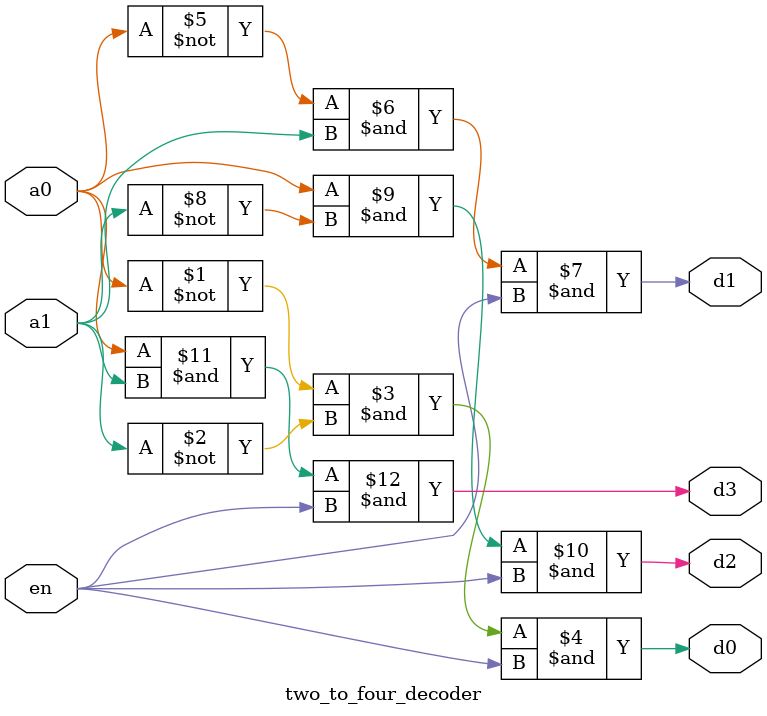
<source format=v>
module two_to_four_decoder(en,a0,a1,d0,d1,d2,d3);
input a0,a1,en;
output d0,d1,d2,d3;

assign d0 = (~a0)& (~a1) & en;
assign d1 = (~a0)& (a1)  & en;
assign d2 = (a0)& (~a1)  & en;
assign d3 = (a0)& (a1)   & en;

endmodule
</source>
━━━━━━━━━━━━━━━━
THE PROBLEM ->
Find every line in the records above that holds the word "assign", and copy each one.

SOLUTION TO THE EXERCISE ->
assign d0 = (~a0)& (~a1) & en;
assign d1 = (~a0)& (a1)  & en;
assign d2 = (a0)& (~a1)  & en;
assign d3 = (a0)& (a1)   & en;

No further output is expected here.